La domanda di partecipazione per entrambi i profili deve essere inviata esclusivamente con modalità telematiche, previa iscrizione al sito del Ministero.

Il modulo della domanda (FORM) è disponibile su ''ministerodellagiustizia.it''

Iter per le Selezioni d’esame, la graduatoria e altre informazioni

Per quanto riguarda l’iter della selezione per i 250 funzionari del servizio sociale è prevista una prova preselettiva a risposta multipla (quiz) che verterà su argomenti di cultura generale.

A seguire si devono sostenere 2 prove scritte e una orale. Le prove scritte verteranno su:

  • Diritto penitenziario
  • Strumenti di metodologia, modelli, tecniche e del servizio sociale.

La prova orale verterà su materie aggiunte come:

  • Elementi di diritto di famiglia e dei minori, di criminologia e sociologia della devianza, di diritto penale, di procedura penale; di diritto amministrativo.

I candidati che concorrono per i 15 posti di Funzionario mediatore culturale dovranno invece sostenere oltre alla prova preselettiva le seguenti prove:

prove scritte su:

  • Diritto penitenziario, Sociologia e antropologia culturale.

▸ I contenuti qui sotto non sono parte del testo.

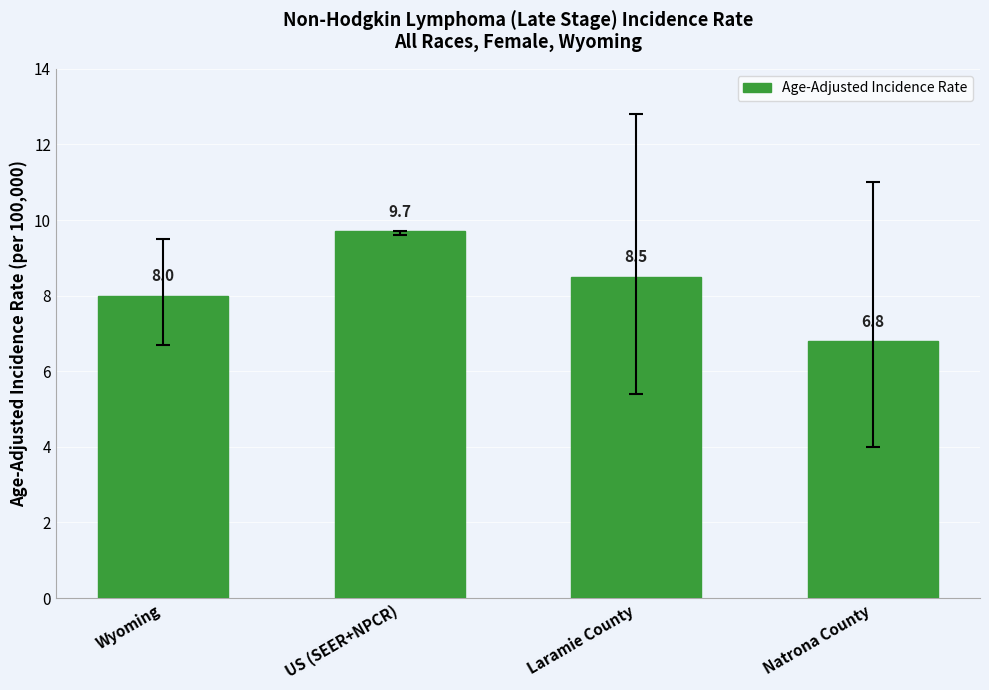

Reading left to right, what are all the values shown in this chart?

8.0	9.7	8.5	6.8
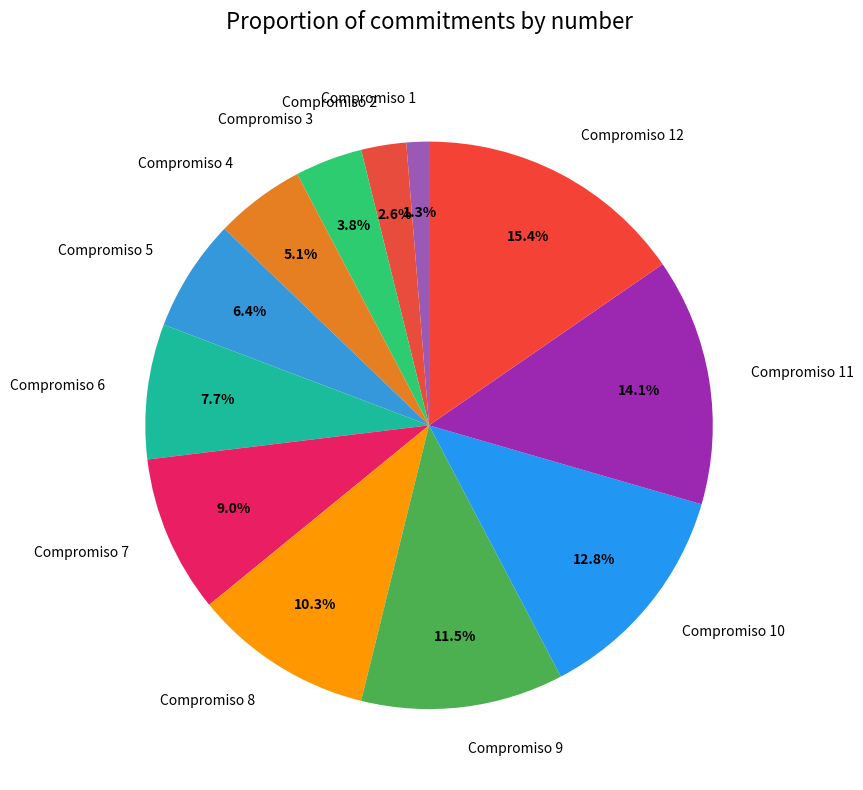

What percentage is the Compromiso 8 slice, to the nearest percent?

10%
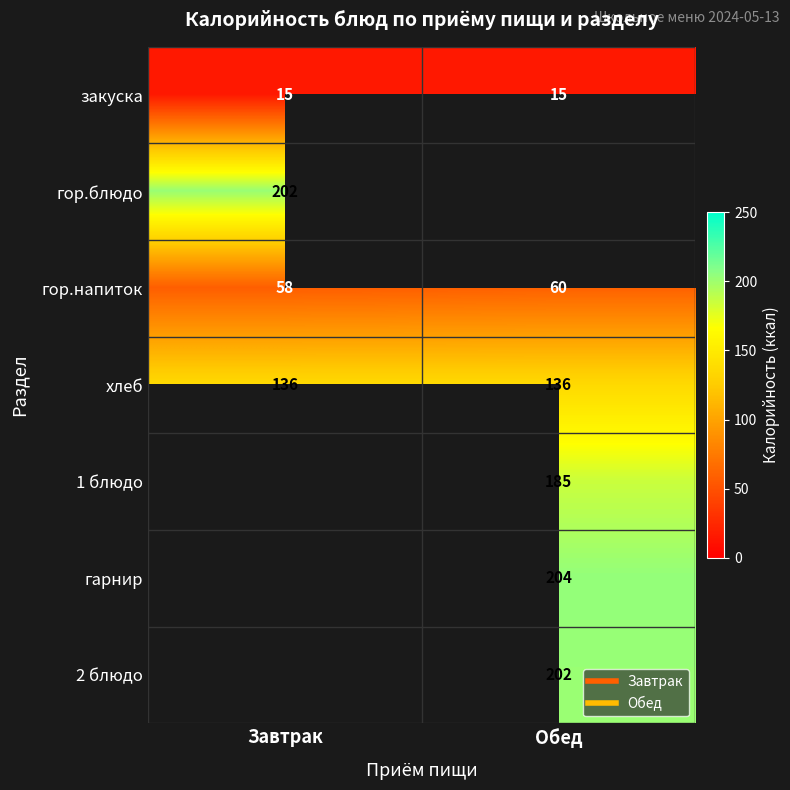

Between Завтрак and Обед, which is larger?

Завтрак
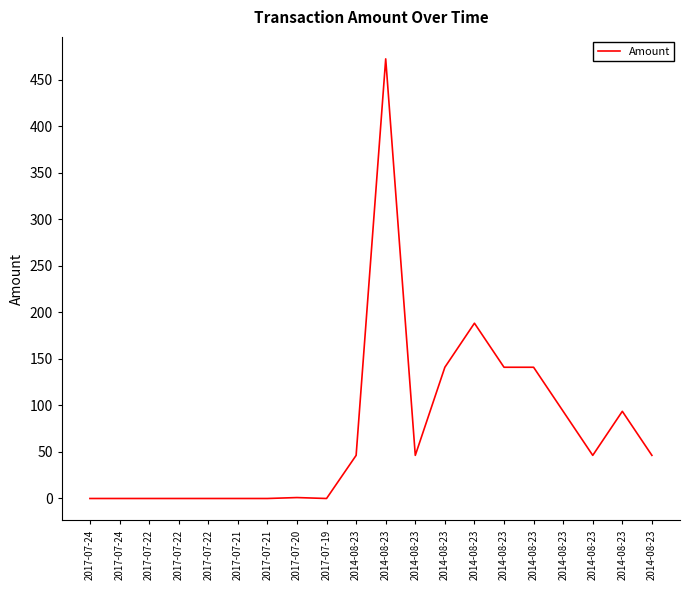

How many lines are shown in the chart?

1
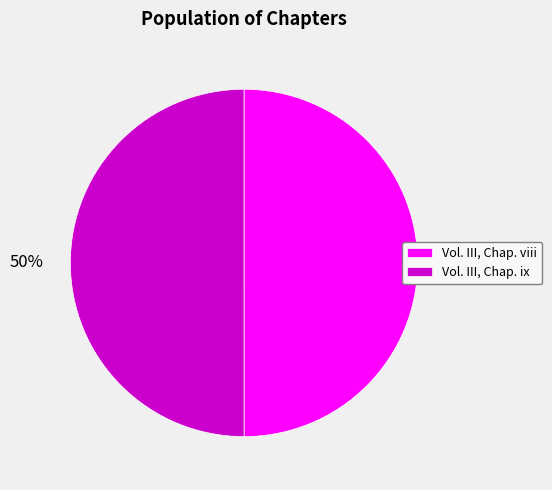

To the nearest percent, what portion does Vol. III, Chap. ix represent?

50%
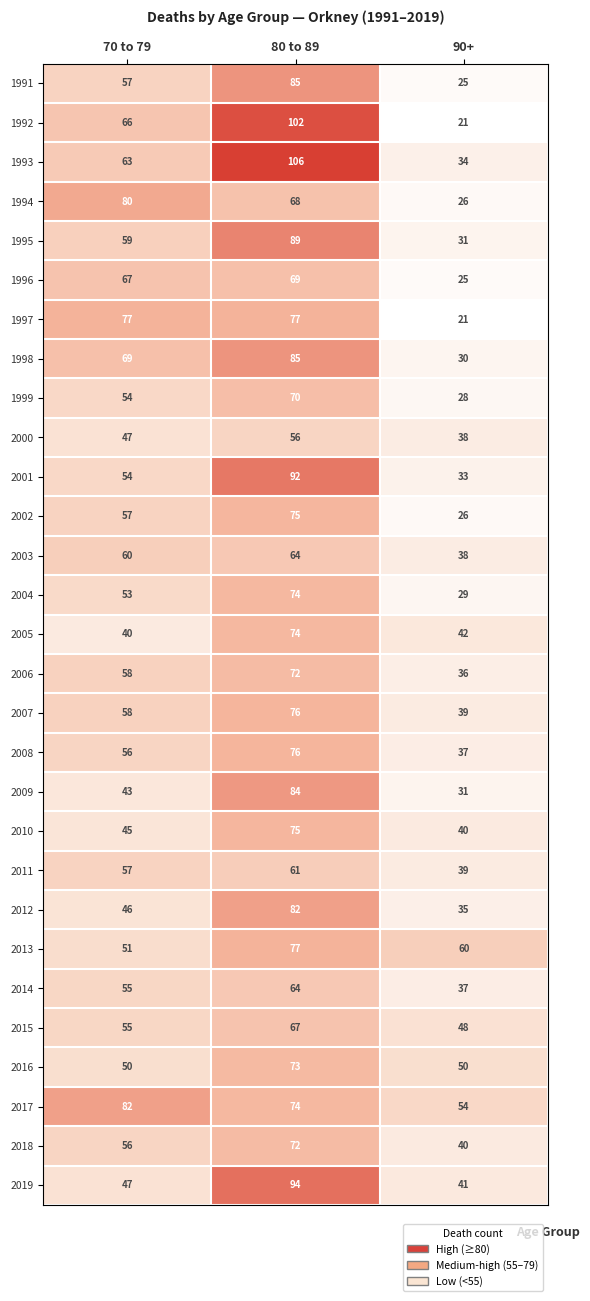

What is the lowest value of the 2011 series?

39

La prova orale verterà su diritto internazionale comunitario e pubblico impiego, Tecniche di mediazione culturale e linguistica, diritto costituzionale ed amministrativo, Principi di pedagogia interculturale e psicologia dell’immigrazione.

Il calendario delle prove preselettive e di quelle scritte sarà pubblicato dal 8 maggio in poi. Il punteggio finale, ai fini della stesura e pubblicazione della graduatoria merito ufficiale, sarà determinato dalla somma della media dei voti riportati nelle prove scritte e della votazione conseguita nella prova orale. I candidati del concorso dovranno permanere nella sede di 1^destinazione per 5 anni. c’è da dire che quasi sicuramente oltre ai vincitori ci saranno ulteriori assunzioni per altri idonei, cosi come avvenuto per i 1400 assistenti giudiziari. E’ stato infatti previsto un ulteriore scorrimento per altro 1420 cancellieri come da decreto del 1 febbraio 2018.